Coffee Shop Analysis Distributed System

Distributed coffee shop data analysis system using Docker, RabbitMQ, and Go.

Team members

Name	Padrón	Email
Castro Martinez, Jose Ignacio	106957	jcastrom@fi.uba.ar
Diem, Walter Gabriel	105618	wdiem@fi.uba.ar
Gestoso, Ramiro	105950	rgestoso@fi.uba.ar

Dependencies and Setup

You don't really need to have golang installed to run the project since all the nodes are Dockerized. golang is required to be installed on the local machine only for certain tasks (e.g. running tests natively or running go mod tidy manually).

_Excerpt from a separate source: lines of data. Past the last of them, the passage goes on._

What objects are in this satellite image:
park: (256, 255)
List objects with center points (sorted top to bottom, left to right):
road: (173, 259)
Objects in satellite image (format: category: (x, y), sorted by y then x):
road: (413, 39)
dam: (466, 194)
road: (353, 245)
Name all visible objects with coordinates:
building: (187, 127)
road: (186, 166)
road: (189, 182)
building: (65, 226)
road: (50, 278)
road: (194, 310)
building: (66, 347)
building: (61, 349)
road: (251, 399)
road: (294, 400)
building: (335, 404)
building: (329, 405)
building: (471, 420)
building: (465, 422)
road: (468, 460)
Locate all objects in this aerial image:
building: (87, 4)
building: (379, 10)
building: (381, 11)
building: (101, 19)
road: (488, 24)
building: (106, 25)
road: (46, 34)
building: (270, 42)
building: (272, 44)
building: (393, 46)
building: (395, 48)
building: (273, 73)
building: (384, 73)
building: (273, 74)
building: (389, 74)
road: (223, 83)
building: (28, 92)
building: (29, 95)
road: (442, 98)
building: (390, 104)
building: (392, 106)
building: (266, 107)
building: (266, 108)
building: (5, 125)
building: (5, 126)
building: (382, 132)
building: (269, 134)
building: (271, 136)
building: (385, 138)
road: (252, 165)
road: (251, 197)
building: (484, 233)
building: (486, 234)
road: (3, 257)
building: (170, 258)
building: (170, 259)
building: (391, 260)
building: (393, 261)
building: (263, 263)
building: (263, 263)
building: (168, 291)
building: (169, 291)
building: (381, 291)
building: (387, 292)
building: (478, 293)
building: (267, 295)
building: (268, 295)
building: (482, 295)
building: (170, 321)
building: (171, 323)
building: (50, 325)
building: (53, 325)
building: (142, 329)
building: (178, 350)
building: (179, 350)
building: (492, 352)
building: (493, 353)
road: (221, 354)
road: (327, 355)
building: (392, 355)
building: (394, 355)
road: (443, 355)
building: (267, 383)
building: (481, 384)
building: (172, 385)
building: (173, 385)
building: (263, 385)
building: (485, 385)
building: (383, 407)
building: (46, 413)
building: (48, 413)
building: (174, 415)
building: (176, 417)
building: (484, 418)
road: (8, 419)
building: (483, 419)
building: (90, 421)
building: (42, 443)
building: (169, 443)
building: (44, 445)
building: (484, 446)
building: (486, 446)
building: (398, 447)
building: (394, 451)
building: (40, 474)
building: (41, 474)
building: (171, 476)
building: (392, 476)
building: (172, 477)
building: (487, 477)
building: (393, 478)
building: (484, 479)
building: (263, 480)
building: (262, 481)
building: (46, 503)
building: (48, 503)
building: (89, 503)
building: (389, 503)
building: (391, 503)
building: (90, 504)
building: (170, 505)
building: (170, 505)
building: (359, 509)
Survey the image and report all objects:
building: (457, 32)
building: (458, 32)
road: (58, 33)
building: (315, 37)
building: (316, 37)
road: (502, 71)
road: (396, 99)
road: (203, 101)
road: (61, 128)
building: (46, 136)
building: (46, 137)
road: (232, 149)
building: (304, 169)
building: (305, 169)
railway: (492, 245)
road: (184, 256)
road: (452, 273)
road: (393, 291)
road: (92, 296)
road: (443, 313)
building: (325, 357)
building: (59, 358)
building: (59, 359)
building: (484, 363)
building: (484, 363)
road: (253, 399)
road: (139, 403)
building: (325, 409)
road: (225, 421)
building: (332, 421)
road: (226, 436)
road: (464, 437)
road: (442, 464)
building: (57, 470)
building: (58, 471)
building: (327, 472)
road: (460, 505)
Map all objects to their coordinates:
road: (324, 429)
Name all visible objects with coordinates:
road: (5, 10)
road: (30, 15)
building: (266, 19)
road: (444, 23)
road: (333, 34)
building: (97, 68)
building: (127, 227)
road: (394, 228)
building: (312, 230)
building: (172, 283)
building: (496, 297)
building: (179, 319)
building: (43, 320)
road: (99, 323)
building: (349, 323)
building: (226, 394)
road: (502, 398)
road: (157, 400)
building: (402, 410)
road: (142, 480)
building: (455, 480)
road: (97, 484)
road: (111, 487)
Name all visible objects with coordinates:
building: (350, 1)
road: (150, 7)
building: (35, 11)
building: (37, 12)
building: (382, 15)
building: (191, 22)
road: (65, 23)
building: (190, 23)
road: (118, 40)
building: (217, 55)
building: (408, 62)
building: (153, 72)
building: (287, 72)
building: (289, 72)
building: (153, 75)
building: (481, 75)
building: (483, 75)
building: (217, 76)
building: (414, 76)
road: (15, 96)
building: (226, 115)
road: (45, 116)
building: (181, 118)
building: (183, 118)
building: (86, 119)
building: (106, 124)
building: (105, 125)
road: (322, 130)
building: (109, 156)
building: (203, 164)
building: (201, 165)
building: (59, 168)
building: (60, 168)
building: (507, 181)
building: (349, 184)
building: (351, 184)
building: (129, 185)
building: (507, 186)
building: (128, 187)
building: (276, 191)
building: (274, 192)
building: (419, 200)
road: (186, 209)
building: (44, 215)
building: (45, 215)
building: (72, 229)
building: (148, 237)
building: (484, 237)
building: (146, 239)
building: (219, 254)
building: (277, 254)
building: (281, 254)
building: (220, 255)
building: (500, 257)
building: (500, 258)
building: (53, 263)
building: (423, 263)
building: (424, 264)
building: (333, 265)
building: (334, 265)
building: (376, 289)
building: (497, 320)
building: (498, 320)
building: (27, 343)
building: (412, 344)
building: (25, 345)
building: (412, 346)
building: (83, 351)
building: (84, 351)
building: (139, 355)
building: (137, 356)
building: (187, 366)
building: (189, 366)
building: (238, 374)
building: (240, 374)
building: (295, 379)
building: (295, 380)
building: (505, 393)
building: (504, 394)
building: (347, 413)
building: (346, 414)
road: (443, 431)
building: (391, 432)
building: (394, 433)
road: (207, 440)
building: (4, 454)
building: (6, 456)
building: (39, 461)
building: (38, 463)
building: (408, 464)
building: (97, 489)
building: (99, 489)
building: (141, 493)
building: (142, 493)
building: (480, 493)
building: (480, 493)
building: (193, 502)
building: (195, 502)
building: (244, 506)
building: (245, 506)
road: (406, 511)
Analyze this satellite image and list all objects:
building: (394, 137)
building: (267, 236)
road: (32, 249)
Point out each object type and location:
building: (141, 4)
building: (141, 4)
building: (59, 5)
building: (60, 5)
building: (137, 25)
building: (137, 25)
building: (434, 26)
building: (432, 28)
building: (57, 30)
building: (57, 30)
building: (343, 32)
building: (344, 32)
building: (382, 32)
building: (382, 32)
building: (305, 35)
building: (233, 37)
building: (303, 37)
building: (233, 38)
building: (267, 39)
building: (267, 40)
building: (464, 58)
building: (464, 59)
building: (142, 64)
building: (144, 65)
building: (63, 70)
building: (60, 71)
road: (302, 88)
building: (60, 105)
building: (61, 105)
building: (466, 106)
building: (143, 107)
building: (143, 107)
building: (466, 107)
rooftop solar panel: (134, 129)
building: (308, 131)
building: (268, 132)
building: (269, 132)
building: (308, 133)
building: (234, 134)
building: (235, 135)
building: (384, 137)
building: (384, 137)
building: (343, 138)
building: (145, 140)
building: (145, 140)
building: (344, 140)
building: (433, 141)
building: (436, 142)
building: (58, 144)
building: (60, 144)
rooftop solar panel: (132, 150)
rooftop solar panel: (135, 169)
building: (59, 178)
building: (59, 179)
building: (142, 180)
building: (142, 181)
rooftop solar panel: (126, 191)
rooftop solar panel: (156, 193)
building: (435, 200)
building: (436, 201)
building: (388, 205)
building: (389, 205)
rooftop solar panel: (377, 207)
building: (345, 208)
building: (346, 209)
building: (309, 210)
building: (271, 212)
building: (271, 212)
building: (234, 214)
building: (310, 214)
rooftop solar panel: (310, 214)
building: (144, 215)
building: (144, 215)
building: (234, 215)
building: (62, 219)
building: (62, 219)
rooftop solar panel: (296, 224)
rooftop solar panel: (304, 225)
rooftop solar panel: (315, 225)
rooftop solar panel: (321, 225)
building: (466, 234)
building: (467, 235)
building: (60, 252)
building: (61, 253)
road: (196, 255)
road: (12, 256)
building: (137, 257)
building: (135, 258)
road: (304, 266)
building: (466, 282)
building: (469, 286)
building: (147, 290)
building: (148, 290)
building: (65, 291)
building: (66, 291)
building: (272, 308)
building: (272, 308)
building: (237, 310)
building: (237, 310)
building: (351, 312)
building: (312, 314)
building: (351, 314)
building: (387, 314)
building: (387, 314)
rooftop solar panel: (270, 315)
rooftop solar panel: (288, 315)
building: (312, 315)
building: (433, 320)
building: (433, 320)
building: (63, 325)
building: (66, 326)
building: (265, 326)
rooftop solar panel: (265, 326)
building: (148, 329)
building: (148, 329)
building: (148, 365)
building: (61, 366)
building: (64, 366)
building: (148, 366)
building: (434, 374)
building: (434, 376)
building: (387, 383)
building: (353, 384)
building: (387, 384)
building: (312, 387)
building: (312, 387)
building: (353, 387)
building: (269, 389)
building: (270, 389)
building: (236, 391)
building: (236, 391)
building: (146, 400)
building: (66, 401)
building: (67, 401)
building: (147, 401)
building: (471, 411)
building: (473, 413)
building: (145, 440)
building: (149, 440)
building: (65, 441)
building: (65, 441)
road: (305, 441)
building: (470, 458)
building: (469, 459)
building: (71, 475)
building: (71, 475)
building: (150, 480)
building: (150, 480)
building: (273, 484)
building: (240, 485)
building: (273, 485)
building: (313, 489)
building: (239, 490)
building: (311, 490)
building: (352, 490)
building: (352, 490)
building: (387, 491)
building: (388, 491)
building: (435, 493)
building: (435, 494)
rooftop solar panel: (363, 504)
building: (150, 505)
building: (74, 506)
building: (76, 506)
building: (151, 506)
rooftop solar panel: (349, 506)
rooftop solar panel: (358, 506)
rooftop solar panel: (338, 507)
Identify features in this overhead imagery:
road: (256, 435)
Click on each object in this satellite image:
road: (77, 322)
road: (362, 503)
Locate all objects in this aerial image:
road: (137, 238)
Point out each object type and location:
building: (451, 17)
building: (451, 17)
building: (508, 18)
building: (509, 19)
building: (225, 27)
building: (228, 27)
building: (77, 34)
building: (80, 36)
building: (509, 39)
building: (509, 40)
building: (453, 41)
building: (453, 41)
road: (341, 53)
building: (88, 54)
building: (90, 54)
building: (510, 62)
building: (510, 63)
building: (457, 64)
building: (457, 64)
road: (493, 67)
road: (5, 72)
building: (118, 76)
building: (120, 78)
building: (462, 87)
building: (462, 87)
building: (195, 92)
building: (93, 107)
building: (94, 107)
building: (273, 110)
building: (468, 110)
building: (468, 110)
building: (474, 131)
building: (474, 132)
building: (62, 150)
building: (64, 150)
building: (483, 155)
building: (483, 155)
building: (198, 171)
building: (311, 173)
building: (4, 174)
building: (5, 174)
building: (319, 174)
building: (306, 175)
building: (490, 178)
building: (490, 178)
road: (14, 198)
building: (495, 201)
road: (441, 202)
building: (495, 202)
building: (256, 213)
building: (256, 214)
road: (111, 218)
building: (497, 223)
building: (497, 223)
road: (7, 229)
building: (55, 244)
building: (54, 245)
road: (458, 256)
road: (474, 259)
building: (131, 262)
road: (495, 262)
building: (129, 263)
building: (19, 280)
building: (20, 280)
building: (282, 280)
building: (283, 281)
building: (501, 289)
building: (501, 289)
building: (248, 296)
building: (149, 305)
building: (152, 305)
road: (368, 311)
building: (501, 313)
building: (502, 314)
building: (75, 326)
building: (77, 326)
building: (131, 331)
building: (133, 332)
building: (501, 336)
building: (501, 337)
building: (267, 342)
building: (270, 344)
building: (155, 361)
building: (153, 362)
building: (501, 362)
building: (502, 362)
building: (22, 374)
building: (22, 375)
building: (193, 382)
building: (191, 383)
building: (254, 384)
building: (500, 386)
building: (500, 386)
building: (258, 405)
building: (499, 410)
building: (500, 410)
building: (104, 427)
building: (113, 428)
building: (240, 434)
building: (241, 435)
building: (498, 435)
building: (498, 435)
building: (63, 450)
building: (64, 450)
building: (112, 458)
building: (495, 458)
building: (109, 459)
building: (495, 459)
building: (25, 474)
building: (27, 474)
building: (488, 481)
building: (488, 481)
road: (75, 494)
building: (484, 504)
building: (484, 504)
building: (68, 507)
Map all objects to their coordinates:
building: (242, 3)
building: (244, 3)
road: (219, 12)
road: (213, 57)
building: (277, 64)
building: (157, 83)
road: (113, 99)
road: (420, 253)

You need to have the following dependencies installed:

Docker: to run each container of each node in the system in a virtual machine with all the system requirements.
Docker Compose v2: to orchestrate and simplify the startup of the system and configure the environment variables properly. You can distinguish if you have docker compose v1 or v2 based on the command name: docker-compose is v1 and docker compose is v2.
Make: to simplify and automate the commands to run.
Python v3.12+: to run the end2end tests that exercise the entire system. A basic version of Python is needed as well to generate the Docker Compose YAML file.

Dataset

The system is designed to work with the following Kaggle dataset: https://www.kaggle.com/datasets/geraldooizx/g-coffee-shop-transaction-202307-to-202506/data, from now on referred to as the full dataset.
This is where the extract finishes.